Saved data entries:

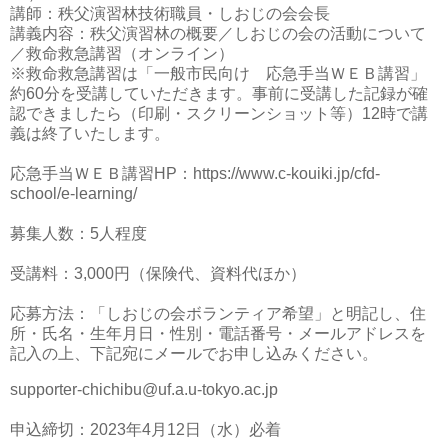
講師：秩父演習林技術職員・しおじの会会長
講義内容：秩父演習林の概要／しおじの会の活動について
／救命救急講習（オンライン）
※救命救急講習は「一般市民向け 応急手当ＷＥＢ講習」
約60分を受講していただきます。事前に受講した記録が確
認できましたら（印刷・スクリーンショット等）12時で講
義は終了いたします。
応急手当ＷＥＢ講習HP：https://www.c-kouiki.jp/cfd-
school/e-learning/
募集人数：5人程度
受講料：3,000円（保険代、資料代ほか）
応募方法：「しおじの会ボランティア希望」と明記し、住
所・氏名・生年月日・性別・電話番号・メールアドレスを
記入の上、下記宛にメールでお申し込みください。
supporter-chichibu@uf.a.u-tokyo.ac.jp
申込締切：2023年4月12日（水）必着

How to complete this task: All of the records above should be written out exactly, with the pictures left out.

Problem solution:
講師：秩父演習林技術職員・しおじの会会長
講義内容：秩父演習林の概要／しおじの会の活動について
／救命救急講習（オンライン）
※救命救急講習は「一般市民向け 応急手当ＷＥＢ講習」
約60分を受講していただきます。事前に受講した記録が確
認できましたら（印刷・スクリーンショット等）12時で講
義は終了いたします。
応急手当ＷＥＢ講習HP：https://www.c-kouiki.jp/cfd-
school/e-learning/
募集人数：5人程度
受講料：3,000円（保険代、資料代ほか）
応募方法：「しおじの会ボランティア希望」と明記し、住
所・氏名・生年月日・性別・電話番号・メールアドレスを
記入の上、下記宛にメールでお申し込みください。
supporter-chichibu@uf.a.u-tokyo.ac.jp
申込締切：2023年4月12日（水）必着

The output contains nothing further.